Recently the rumors of Terrafugia releasing its first Personal Air Vehicle (also known as Roadable Aircraft), Transition and of Moller’s test flight (and drive!) of Skycar in 2012 have been making the rounds and with it, the curiosity over how flying cars would work, has increased more than ever. Here’s an article on how the flying cars will work.
For over a hundred years, right from the time when airplanes were invented, people have worked on inventing a ‘flying car’. It is only now, when science and technology have reached greater heights, that the dream of the common man owning his own personal air vehicle seems to be plausible. One of the biggest proofs of this new reality is the stamp of approval given by the Federal Aviation Administration (FAA) for the mass production of Terrafugia’s personal air vehicle, Transition. So to know how exactly this personal air vehicle will work, let us start from the basics.
Basics of Flying Cars
A flying car, as the name implies, is a vehicle that can be flown in the air and used on the roads. That means, it obviously has to have the basic characteristics of an aircraft (like propellers) and a car (like road tires). It would have to be light enough to fly in the air and strong enough to move on the road. Because a flying car would have the ability to land and drive, it would have to be able to take the impact of hitting the road and then moving on it uninterrupted, smoothly. Besides, it would have to be installed with additional safety features before being released for the public use.
Working of Modern Flying Cars
Though we commonly use ‘flying cars’ and ‘roadable aircraft’ as synonyms, they have a slight difference (which is easy to spot). Flying cars are cars adapted to fly while roadable aircraft are aircraft adapted to be used on the road. The inventors of the early flying cars worked more on adapting a car to fly in the air while the recent inventions of flying cars have been in adapting an aircraft for asphalt roads.
Whatever may be the case, a modern personal air vehicle will need to have the following modified features (all related to the basics discussed before):
These engines should have enough horsepower to lift the vehicle into the air and at the same time, be capable of providing controlled power for the vehicle to move on the road. The flying car will need to have an extra engine, if there is an engine failure during a flight.
Because the vehicle will be flying, it will obviously need the propellers (aircraft blades and wings) found on every aircraft. But as these wings will not be needed on the roads (obviously), they will have to be either easily detachable or foldable.
To land the flying car on the ground, it will have to be fitted with the essentials found in the cockpit of a normal aircraft. It would have to be able to take the impact from the road and be able to balance itself to be used on the road.
Needless to say, a flying car will have to be lightweight, yet have adequate ground mobility. While on the roads, a vehicle is more likely to be damaged but a slight damage on an aircraft can prove to be dangerous. So the material used in a flying car should be both light and strong.

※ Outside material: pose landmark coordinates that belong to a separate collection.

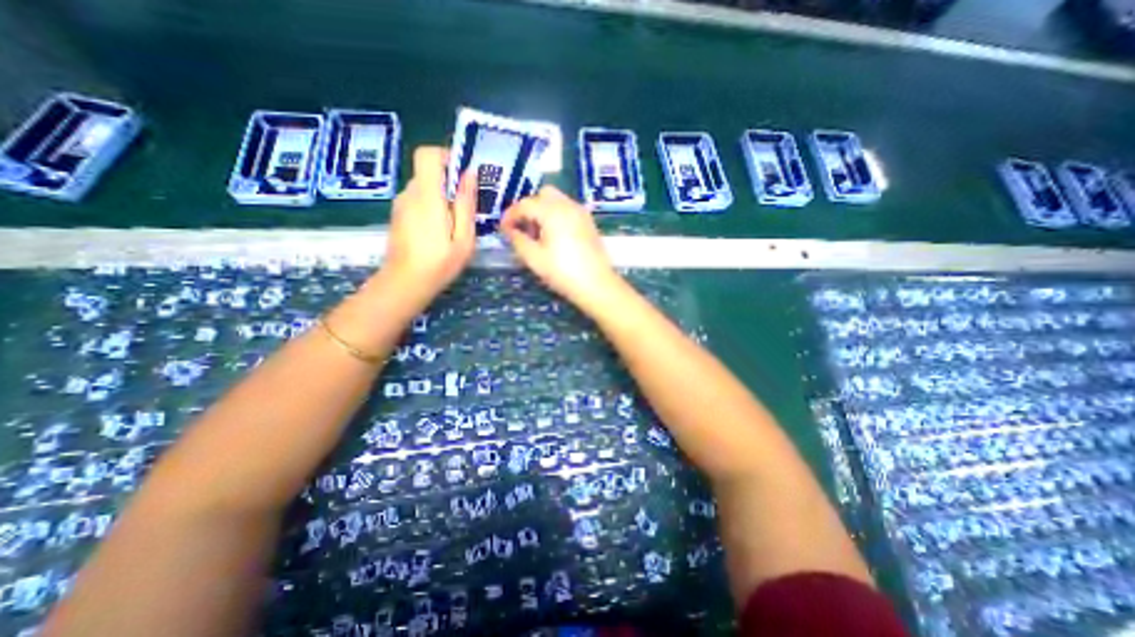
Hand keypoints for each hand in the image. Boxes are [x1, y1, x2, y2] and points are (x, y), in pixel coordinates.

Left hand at [375, 148, 475, 309]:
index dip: (445, 156)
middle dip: (450, 183)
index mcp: (427, 196)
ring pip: (425, 187)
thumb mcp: (464, 238)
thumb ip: (466, 204)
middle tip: (467, 208)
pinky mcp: (399, 214)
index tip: (463, 174)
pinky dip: (432, 206)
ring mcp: (401, 204)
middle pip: (428, 172)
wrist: (405, 283)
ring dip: (442, 197)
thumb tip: (469, 173)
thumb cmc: (440, 263)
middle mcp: (410, 193)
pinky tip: (440, 231)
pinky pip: (418, 200)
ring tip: (455, 224)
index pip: (427, 155)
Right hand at [499, 183, 618, 307]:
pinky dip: (556, 215)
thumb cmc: (563, 272)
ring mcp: (581, 213)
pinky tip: (554, 237)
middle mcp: (568, 205)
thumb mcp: (534, 258)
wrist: (597, 285)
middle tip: (523, 229)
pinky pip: (568, 209)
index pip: (524, 204)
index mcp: (552, 211)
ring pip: (557, 200)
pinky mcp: (588, 223)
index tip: (503, 230)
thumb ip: (518, 240)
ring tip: (538, 235)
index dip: (510, 215)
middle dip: (528, 208)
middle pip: (543, 195)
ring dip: (542, 211)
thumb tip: (509, 230)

A road vehicle needs greater flexibility than an aircraft. An aircraft needs to be aerodynamically designed for better flight. The conclusion? A flying car should be small enough to fit on the road and big enough to fly. The requirements increase if the said personal air vehicle has to be parked in a house garage!
If the oil crisis of the 90’s hadn’t occurred, Ford Motors would have marketed the world’s first flying car (Fulton’s Aerocar), at that time. The point here is, with the increase in fuel prices and decreased availability of fuels, a flying car will have to be run on eco-friendly, safe and inexpensive fuel, for better success in the market.
The reason aircraft manufactures haven’t invested much in trying to offer low-cost private aircraft has probably got to do something with safety issues related to flight. Air accidents are more dangerous and fatal than road accidents. So if the inventors of a flying car are aiming the market of the masses, they will have to make it safe. For that, they will have to include features like safety cages, air bags, parachutes and/or crush zones, etc., (yes, they will still have to watch their flying car’s weight!) in a personal air vehicle.
Being a pilot is not everyone’s piece of cake. If it were, the drop rates of Pilot Training in America wouldn’t be 50%. Add to that, the stringent rules laid by FAA for any pilot license and you have a major problem for companies that want to produce personal air vehicles. One way to avoid this is by making the vehicle fully computer controlled. Then the owner will have to put in the destination code or address in a GPS (or something similar) and the personal air vehicle will automatically fly to the destination. Apart from this, air control and airport help will also be required for the flying cars.
Because of all the requirements needed for it to work, a functional flying car might seem complicated and difficult, but it is certainly not impossible. For those who still think that flying cars are just a modern-day fad, here’s a thought: Horace Rackham (Henry Ford’s lawyer) was advised by the President of the Michigan Savings Bank that, “The horse is here to stay but the automobile is only a novelty, a fad”, when he wanted to invest $5000 into the ‘automobile’ company in 1901. How the ‘fad’ earned more than 12 million dollars for Horace is history.
The world, in all probability, will have flying cars in the air before the end of this decade.